Data extracts
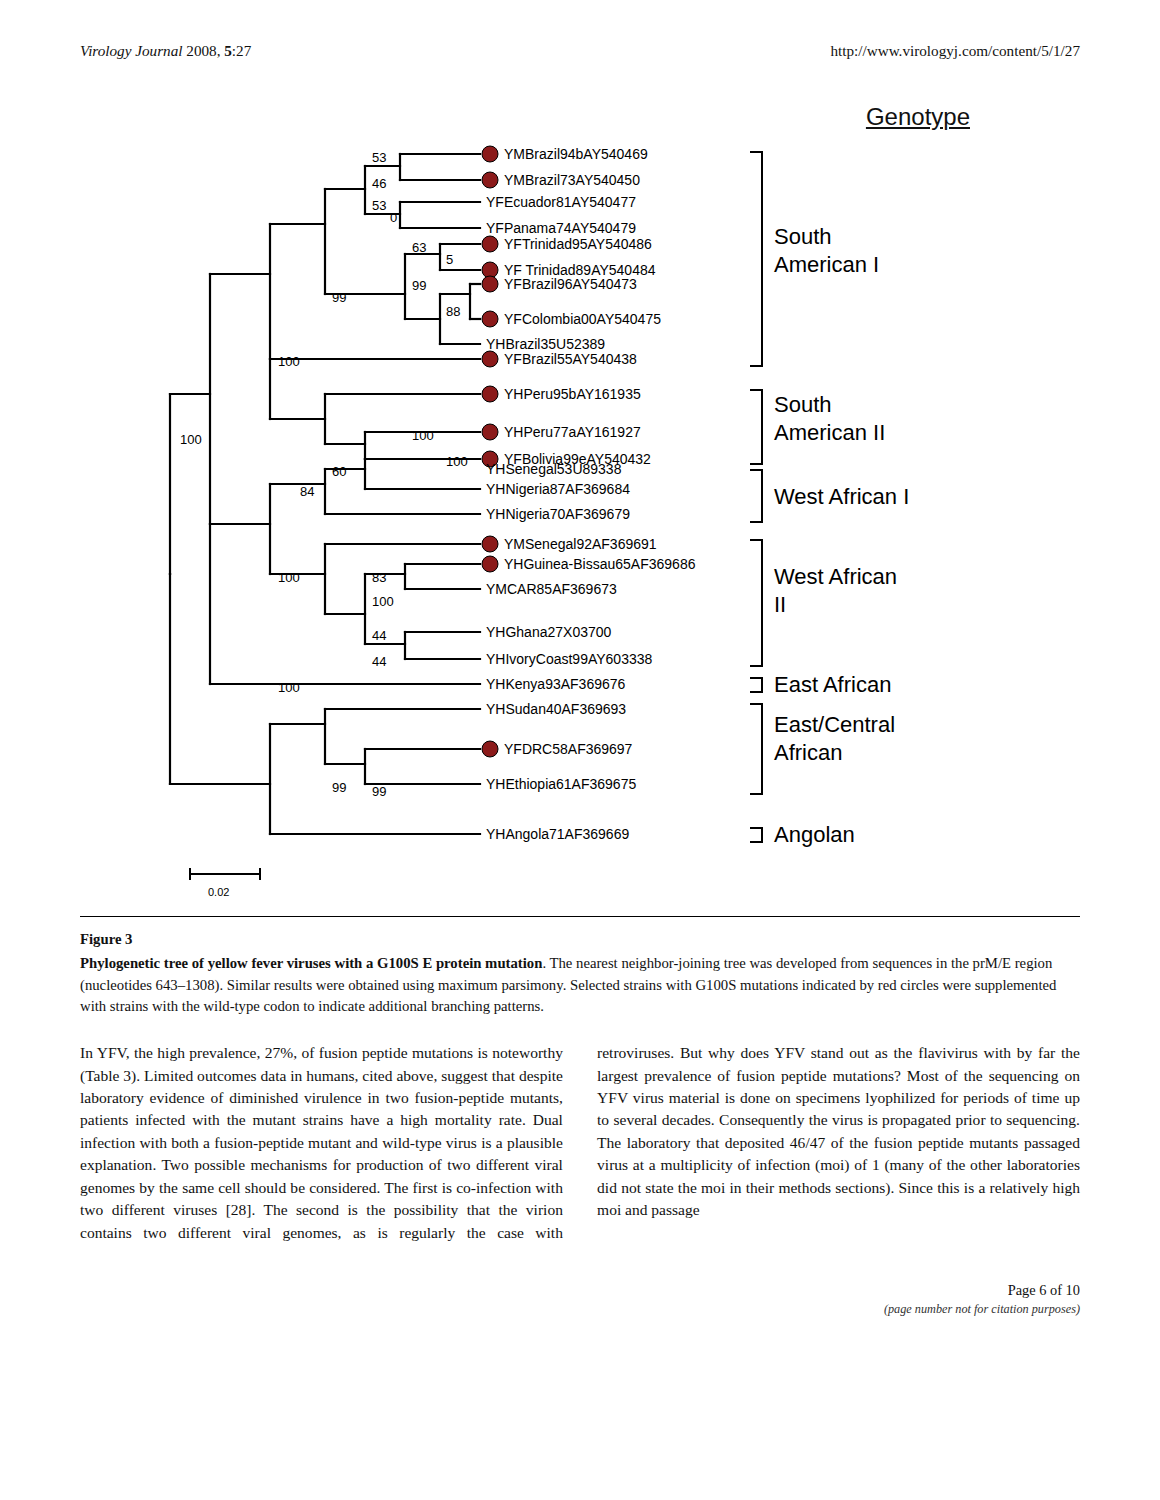Virology Journal 2008, 5:27
http://www.virologyj.com/content/5/1/27
Genotype
YMBrazil94bAY540469 YMBrazil73AY540450 YFEcuador81AY540477 YFPanama74AY540479 YFTrinidad95AY540486 YF Trinidad89AY540484 YFBrazil96AY540473 YFColombia00AY540475 YHBrazil35U52389 YFBrazil55AY540438 YHPeru95bAY161935 YHPeru77aAY161927 YFBolivia99eAY540432 ​ YHSenegal53U89338 YHNigeria87AF369684 YHNigeria70AF369679 YMSenegal92AF369691 YHGuinea-Bissau65AF369686 YMCAR85AF369673 YHGhana27X03700 YHIvoryCoast99AY603338 YHKenya93AF369676 YHSudan40AF369693 YFDRC58AF369697 YHEthiopia61AF369675 YHAngola71AF369669 53 46 53 0 63 5 99 88 99 100 100 100 100 60 84 100 83 100 44 44 100 99 99 South American I South American II West African I West African II East African East/Central African Angolan 0.02
Figure 3 Phylogenetic tree of yellow fever viruses with a G100S E protein mutation. The nearest neighbor-joining tree was developed from sequences in the prM/E region (nucleotides 643–1308). Similar results were obtained using maximum parsimony. Selected strains with G100S mutations indicated by red circles were supplemented with strains with the wild-type codon to indicate additional branching patterns.
In YFV, the high prevalence, 27%, of fusion peptide mutations is noteworthy (Table 3). Limited outcomes data in humans, cited above, suggest that despite laboratory evidence of diminished virulence in two fusion-peptide mutants, patients infected with the mutant strains have a high mortality rate. Dual infection with both a fusion-peptide mutant and wild-type virus is a plausible explanation. Two possible mechanisms for production of two different viral genomes by the same cell should be considered. The first is co-infection with two different viruses [28]. The second is the possibility that the virion contains two different viral genomes, as is regularly the case with retroviruses. But why does YFV stand out as the flavivirus with by far the largest prevalence of fusion peptide mutations? Most of the sequencing on YFV virus material is done on specimens lyophilized for periods of time up to several decades. Consequently the virus is propagated prior to sequencing. The laboratory that deposited 46/47 of the fusion peptide mutants passaged virus at a multiplicity of infection (moi) of 1 (many of the other laboratories did not state the moi in their methods sections). Since this is a relatively high moi and passage
Page 6 of 10
(page number not for citation purposes)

What you should do
Print the entries above word for word, without pictures.

Exercise solution
Virology Journal 2008, 5:27
http://www.virologyj.com/content/5/1/27
Genotype
YMBrazil94bAY540469 YMBrazil73AY540450 YFEcuador81AY540477 YFPanama74AY540479 YFTrinidad95AY540486 YF Trinidad89AY540484 YFBrazil96AY540473 YFColombia00AY540475 YHBrazil35U52389 YFBrazil55AY540438 YHPeru95bAY161935 YHPeru77aAY161927 YFBolivia99eAY540432 ​ YHSenegal53U89338 YHNigeria87AF369684 YHNigeria70AF369679 YMSenegal92AF369691 YHGuinea-Bissau65AF369686 YMCAR85AF369673 YHGhana27X03700 YHIvoryCoast99AY603338 YHKenya93AF369676 YHSudan40AF369693 YFDRC58AF369697 YHEthiopia61AF369675 YHAngola71AF369669 53 46 53 0 63 5 99 88 99 100 100 100 100 60 84 100 83 100 44 44 100 99 99 South American I South American II West African I West African II East African East/Central African Angolan 0.02
Figure 3 Phylogenetic tree of yellow fever viruses with a G100S E protein mutation. The nearest neighbor-joining tree was developed from sequences in the prM/E region (nucleotides 643–1308). Similar results were obtained using maximum parsimony. Selected strains with G100S mutations indicated by red circles were supplemented with strains with the wild-type codon to indicate additional branching patterns.
In YFV, the high prevalence, 27%, of fusion peptide mutations is noteworthy (Table 3). Limited outcomes data in humans, cited above, suggest that despite laboratory evidence of diminished virulence in two fusion-peptide mutants, patients infected with the mutant strains have a high mortality rate. Dual infection with both a fusion-peptide mutant and wild-type virus is a plausible explanation. Two possible mechanisms for production of two different viral genomes by the same cell should be considered. The first is co-infection with two different viruses [28]. The second is the possibility that the virion contains two different viral genomes, as is regularly the case with retroviruses. But why does YFV stand out as the flavivirus with by far the largest prevalence of fusion peptide mutations? Most of the sequencing on YFV virus material is done on specimens lyophilized for periods of time up to several decades. Consequently the virus is propagated prior to sequencing. The laboratory that deposited 46/47 of the fusion peptide mutants passaged virus at a multiplicity of infection (moi) of 1 (many of the other laboratories did not state the moi in their methods sections). Since this is a relatively high moi and passage
Page 6 of 10
(page number not for citation purposes)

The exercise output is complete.